Distributed systems are difficult to design due to network asynchrony, partial failures, and concurrency. These factors introduce complexity and unpredictable behaviors not present in non-distributed systems, increasing the risk of errors.
What is network asynchrony in distributed systems, and why is it challenging?
Network asynchrony refers to the inability of communication networks in distributed systems to provide strong guarantees on event delivery times. This can result in messages being delivered extremely late, out of order, or not at all, contrasting with the stricter guarantees provided by memory operations.
What are partial failures in distributed systems, and how do they add complexity?
Partial failures occur when only some components of a distributed system fail. This contrasts with single-server applications that assume either complete functionality or total failure. Ensuring atomicity across components is complex, requiring operations to be applied to all or none of the nodes.
How does concurrency contribute to the complexity of distributed systems?
Concurrency in distributed systems involves multiple computations happening simultaneously and potentially on the same data. These interleaved computations can interfere with each other, leading to unexpected behaviors, especially compared to non-concurrent, sequential applications.
Why is it important to consider network asynchrony, partial failures, and concurrency when designing distributed systems?

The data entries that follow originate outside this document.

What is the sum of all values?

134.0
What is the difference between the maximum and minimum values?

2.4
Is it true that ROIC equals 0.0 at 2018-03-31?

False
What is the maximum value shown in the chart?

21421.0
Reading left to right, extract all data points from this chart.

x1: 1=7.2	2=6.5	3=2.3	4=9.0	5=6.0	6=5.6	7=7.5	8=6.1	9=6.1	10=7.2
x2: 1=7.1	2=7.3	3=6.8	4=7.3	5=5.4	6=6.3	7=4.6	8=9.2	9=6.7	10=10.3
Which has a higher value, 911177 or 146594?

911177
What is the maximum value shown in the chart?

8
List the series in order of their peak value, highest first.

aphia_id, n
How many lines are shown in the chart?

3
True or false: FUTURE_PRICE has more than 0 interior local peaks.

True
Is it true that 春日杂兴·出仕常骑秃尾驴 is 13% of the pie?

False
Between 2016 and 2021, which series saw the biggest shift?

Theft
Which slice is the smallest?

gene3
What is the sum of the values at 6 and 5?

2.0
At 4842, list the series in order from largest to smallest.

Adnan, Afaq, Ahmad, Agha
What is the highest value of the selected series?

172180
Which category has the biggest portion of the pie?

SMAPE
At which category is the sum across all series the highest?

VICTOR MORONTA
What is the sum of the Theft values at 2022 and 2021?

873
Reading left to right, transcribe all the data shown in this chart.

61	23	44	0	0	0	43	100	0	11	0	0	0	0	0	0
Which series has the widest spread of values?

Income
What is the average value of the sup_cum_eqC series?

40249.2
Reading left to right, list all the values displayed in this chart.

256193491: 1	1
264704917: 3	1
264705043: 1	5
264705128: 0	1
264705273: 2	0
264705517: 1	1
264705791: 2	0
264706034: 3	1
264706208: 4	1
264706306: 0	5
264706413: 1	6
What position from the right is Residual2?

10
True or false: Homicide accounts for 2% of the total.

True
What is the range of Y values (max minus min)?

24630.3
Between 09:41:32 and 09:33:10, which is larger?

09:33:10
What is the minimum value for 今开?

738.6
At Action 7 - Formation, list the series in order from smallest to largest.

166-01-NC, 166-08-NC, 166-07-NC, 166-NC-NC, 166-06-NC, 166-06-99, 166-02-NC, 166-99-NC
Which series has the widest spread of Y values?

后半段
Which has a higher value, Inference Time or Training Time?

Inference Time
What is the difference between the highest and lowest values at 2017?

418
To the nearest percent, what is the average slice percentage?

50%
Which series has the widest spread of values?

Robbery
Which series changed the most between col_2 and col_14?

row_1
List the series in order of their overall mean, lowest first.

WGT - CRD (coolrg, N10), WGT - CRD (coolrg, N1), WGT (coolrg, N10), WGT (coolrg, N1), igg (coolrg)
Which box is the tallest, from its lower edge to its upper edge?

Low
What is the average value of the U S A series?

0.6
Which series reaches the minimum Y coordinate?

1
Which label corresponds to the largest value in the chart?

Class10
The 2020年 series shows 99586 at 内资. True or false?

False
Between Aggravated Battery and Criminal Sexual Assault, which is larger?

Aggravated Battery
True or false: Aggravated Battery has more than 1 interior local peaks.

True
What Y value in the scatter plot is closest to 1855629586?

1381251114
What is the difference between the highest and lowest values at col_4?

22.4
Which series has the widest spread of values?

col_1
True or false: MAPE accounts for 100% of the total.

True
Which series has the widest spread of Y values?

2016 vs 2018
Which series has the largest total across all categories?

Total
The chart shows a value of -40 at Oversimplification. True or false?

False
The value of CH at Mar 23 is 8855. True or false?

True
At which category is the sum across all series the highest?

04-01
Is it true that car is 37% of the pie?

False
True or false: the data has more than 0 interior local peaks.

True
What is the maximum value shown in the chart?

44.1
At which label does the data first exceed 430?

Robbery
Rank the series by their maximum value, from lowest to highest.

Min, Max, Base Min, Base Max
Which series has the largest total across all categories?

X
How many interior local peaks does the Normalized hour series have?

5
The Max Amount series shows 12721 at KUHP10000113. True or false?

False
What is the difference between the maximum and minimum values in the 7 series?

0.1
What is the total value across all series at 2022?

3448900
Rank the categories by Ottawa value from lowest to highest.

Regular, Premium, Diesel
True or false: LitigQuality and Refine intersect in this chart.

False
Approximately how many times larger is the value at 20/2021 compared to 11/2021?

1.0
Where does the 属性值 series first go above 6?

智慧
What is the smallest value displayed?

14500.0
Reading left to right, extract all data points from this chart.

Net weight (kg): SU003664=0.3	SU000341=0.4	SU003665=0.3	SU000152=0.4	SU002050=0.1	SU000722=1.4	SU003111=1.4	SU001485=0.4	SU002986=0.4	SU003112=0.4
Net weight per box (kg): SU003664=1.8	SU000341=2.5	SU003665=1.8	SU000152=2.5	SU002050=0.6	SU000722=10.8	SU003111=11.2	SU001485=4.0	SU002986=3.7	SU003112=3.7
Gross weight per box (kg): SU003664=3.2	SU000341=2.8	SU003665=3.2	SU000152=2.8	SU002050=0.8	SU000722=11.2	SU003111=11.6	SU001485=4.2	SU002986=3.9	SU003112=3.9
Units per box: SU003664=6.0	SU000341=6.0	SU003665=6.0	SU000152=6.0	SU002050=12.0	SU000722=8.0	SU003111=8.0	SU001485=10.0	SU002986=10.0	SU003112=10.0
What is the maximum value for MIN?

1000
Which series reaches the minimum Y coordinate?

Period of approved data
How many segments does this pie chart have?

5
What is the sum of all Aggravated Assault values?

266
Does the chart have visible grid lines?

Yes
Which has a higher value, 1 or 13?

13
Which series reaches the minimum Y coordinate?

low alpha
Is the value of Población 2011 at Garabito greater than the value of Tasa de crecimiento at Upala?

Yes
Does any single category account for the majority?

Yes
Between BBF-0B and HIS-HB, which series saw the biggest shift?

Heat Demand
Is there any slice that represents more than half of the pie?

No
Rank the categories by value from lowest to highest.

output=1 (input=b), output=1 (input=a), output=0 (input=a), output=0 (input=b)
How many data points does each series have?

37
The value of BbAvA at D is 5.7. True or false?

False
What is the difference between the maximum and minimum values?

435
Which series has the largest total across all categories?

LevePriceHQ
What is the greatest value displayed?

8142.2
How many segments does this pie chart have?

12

Considering these factors is vital because they are major contributors to the complexity in distributed systems. Being aware of them helps in anticipating and appropriately handling edge cases.
How is the correctness of a distributed system defined?
The correctness of a distributed system is defined in terms of the properties it must satisfy, primarily focusing on safety and liveness properties.
What are the two primary measures of correctness in distributed systems?
The two primary measures of correctness in distributed systems are safety properties, which define what must never happen, and liveness properties, which define what must eventually happen in a correct system.
What is a safety property in the context of distributed systems?
A safety property in distributed systems is a condition that defines something that must never occur in a correct system. It is about preventing incorrect states.
What is a liveness property in distributed systems?
A liveness property in distributed systems is a condition that defines something that must eventually occur in a correct system. It ensures that the system continues to make progress.